We’ve won the jackpot as a couple; we’ve both managed to get long covid and this is now day one hundred and something post infection.

‘But I’m just so tired,’ I plead. He gives me a stern, but kind, look.

‘Oh ok, you’re right. I’ll go for a little walk around the block at least and take some pictures with that new macro phone lens I got for my birthday.’

‘You’ll feel better for it sweetheart,’ he calls after me.

So, off I traipse.

I clink the metal screen door shut, open the garden gate and snap it behind me.

I briefly consider cleaning off the cobwebs and then quickly put that in the ‘too hard basket’. I can’t waste precious drops of energy on anything like that right now.

‘Up the hill, follow the afternoon light,’ I tell myself.

Sunlight grazes the tops of buildings. I turn and see light flooding through a tree on the other side of the street. Gold spills across the grass. Mild yellow and pearl clouds float above. I always forget about the sky, so wide and open and peacefully unconcerned with anything down below.

This flaming tree isn’t a shot of a bee or a lizard — nothing truly exciting or challenging to chase. But it’ll do.

I remove the macro lens and snatch a picture.

I don’t know why I do this… it’s like I’m trying to demonstrate to myself that something meaningful happened that day, something spectacular that always will have happened — and no amount of exhaustion can take that away from me. I have it on record.

I keep walking. I’ve got to find something pretty that works in macro. Ah! A blue wood aster against a yellow wall. How striking.

RECORDS SUPPLIED
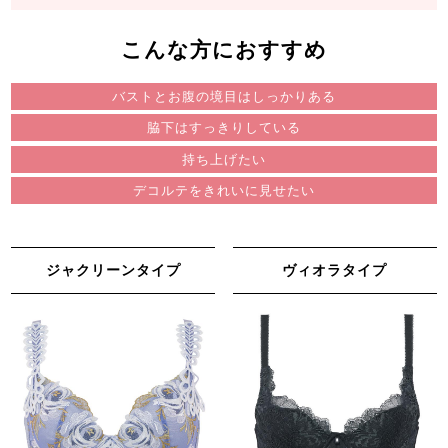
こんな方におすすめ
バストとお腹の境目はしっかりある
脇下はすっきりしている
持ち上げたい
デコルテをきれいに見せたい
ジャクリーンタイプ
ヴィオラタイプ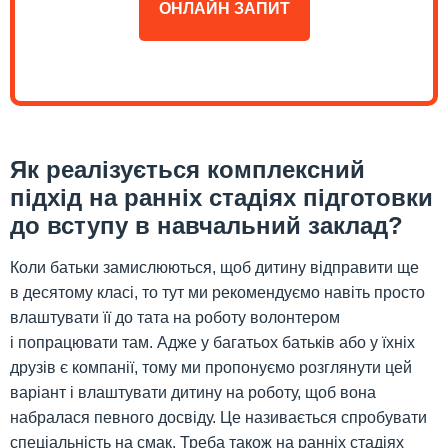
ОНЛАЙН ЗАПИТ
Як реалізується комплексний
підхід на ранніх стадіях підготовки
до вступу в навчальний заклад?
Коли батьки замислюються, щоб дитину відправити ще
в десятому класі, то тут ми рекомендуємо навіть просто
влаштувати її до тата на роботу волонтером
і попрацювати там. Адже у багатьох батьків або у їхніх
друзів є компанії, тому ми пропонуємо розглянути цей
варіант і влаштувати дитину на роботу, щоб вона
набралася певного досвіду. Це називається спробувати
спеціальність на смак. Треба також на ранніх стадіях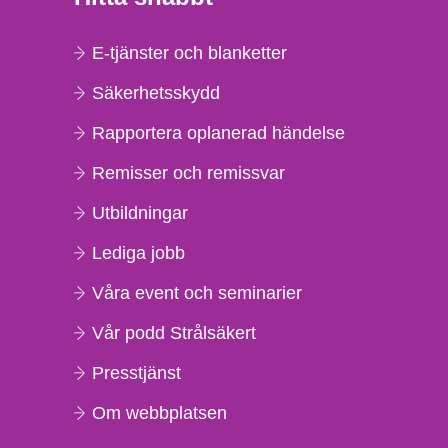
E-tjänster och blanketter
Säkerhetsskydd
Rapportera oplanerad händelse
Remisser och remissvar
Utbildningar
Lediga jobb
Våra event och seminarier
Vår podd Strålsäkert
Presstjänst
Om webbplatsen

...

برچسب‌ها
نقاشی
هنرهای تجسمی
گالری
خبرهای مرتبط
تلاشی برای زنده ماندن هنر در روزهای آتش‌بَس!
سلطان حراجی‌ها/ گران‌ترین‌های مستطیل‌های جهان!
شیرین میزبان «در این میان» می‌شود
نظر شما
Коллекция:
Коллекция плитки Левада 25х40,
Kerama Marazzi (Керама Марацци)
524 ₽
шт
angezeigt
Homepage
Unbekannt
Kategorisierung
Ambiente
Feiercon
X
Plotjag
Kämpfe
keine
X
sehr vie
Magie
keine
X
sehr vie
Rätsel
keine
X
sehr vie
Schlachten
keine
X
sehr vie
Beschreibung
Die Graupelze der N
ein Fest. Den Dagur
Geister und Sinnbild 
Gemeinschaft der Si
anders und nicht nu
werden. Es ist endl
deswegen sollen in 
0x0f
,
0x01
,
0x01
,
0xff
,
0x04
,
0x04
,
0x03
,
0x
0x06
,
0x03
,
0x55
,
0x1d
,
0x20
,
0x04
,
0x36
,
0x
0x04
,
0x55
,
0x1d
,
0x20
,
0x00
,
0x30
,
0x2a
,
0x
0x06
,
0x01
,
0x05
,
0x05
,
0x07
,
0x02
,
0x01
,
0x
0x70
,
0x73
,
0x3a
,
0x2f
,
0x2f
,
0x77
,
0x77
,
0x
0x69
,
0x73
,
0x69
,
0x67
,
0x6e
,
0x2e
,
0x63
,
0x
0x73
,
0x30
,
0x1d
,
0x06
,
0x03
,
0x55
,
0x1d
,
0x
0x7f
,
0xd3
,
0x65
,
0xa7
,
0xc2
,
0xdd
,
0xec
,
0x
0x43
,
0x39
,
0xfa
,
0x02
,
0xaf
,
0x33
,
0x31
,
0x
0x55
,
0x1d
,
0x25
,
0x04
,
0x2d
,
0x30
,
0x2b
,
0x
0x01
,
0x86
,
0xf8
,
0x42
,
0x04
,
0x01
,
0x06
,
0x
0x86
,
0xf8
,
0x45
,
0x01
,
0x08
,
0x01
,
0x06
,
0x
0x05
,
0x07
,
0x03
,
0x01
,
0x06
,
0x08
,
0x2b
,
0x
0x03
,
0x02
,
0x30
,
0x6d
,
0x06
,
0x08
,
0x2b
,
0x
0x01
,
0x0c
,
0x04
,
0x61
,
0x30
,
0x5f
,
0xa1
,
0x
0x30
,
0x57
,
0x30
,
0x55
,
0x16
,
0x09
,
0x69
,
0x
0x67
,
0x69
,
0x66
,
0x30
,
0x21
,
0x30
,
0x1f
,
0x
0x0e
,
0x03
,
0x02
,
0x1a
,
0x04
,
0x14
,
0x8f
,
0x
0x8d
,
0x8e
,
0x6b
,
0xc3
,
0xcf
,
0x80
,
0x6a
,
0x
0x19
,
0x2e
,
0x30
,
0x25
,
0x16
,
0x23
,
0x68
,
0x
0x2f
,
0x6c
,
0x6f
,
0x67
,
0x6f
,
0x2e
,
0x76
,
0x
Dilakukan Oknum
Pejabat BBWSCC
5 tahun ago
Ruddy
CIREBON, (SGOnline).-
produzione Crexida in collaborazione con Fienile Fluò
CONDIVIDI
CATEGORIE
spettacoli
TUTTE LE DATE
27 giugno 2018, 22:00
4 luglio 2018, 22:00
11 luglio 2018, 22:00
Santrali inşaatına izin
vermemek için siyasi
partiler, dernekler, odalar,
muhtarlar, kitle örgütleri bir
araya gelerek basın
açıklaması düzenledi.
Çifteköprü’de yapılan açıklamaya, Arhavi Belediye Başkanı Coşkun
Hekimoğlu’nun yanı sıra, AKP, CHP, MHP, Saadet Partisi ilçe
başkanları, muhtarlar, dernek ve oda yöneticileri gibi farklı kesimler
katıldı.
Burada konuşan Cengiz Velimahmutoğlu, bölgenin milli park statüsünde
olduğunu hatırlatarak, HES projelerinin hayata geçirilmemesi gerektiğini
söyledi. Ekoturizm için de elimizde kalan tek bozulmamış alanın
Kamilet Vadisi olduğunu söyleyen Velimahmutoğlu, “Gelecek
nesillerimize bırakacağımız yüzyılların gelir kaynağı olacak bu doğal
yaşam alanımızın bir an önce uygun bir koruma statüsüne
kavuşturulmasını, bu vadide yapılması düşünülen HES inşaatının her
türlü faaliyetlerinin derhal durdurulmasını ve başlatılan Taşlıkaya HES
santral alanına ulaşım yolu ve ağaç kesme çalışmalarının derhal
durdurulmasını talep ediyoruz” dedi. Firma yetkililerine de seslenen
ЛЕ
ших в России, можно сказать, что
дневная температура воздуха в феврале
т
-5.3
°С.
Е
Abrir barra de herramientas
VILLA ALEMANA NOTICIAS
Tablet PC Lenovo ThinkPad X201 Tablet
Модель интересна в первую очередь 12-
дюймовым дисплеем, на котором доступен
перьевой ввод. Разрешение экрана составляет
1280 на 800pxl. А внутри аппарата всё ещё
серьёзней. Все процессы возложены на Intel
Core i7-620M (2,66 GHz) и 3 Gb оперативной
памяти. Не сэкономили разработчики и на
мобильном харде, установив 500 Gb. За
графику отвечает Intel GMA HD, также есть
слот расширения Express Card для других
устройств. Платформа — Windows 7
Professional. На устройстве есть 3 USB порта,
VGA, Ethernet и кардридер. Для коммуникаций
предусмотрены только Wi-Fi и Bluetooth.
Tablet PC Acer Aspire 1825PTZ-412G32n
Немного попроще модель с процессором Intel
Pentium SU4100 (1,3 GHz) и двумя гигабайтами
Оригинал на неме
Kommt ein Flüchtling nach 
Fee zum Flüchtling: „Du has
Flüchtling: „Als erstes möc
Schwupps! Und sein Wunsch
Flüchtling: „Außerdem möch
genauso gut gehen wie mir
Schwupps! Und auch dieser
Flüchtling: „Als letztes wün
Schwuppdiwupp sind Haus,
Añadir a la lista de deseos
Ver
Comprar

EXERCISE SET
(A) Revise the long covid walk account, beginning at the words "I briefly consider" and stopping after "But it’ll do.". Replace "cobwebs" with "spiderwebs".
(B) Write what comes next in the long covid walk account, picking up after its last sentence.
The entries have no role in this work.

ANSWERS TO THE EXERCISES
(A)
I briefly consider cleaning off the spiderwebs and then quickly put that in the ‘too hard basket’. I can’t waste precious drops of energy on anything like that right now.

‘Up the hill, follow the afternoon light,’ I tell myself.

Sunlight grazes the tops of buildings. I turn and see light flooding through a tree on the other side of the street. Gold spills across the grass. Mild yellow and pearl clouds float above. I always forget about the sky, so wide and open and peacefully unconcerned with anything down below.

This flaming tree isn’t a shot of a bee or a lizard — nothing truly exciting or challenging to chase. But it’ll do.

(B)
And a large red-pink hibiscus turned towards the ground with veins running up to the stem. The lines will pop in a close-up.

Flowers aren’t normally photographed from that angle. This should be weird enough to be vaguely interesting. I don’t have that much material to work with if I can only get so far from my house.

Pretty!

I’m currently about 15 minutes from home. I don’t have the normal burning sensation in my lungs, and I don’t feel breathless or light-headed. I don’t have a headache. No freaky fatigue. The world hasn’t started spinning slowly yet.

I’m dog tired. I feel like a zombie on the march, but I can push a little further.

I like going down to the water at sunset. The Anzac Bridge and the city skyline lights up with paths of reflected light travelling to Jubilee Park.

If there’s fire in the sky, and the water is calm, it mirrors back all that drama and it’s twice as eye popping. The dogs are on parade at this time of day too.

I don’t get a great sunset today, but I do get a little poodle leaping and splashing around in one of the gigantic, deep puddles left by the floods.

He looks so much like a toddler jumping in puddles that it’s obvious why his owner is doubled over in merriment.

The light starts to go and a thin grey and black washes over the houses and the trees.

It’s boring now at twilight but if I go on a little longer, those light paths from the bridge will sparkle back into life and dance across the water, hitting the black, harshly silhouetted shapes.

There are lots of subtle shots that don’t quite work on a phone, but I can imprint them in my mind.

I’m bone tired but I’m distracted enough not to really notice now.

My friend from Melbourne is bored at work and wants to text chat. Sure, I say. I’ve blown off my friends for months because I’ve just been too exhausted and sick and unable to sustain a conversation without starting to breathe quite heavily and panic a bit.

I just can’t deliver the kind of enthusiasm and sustained attention they are used to.

But I’m feeling ok now… and this is just a text chat, how hard can it be?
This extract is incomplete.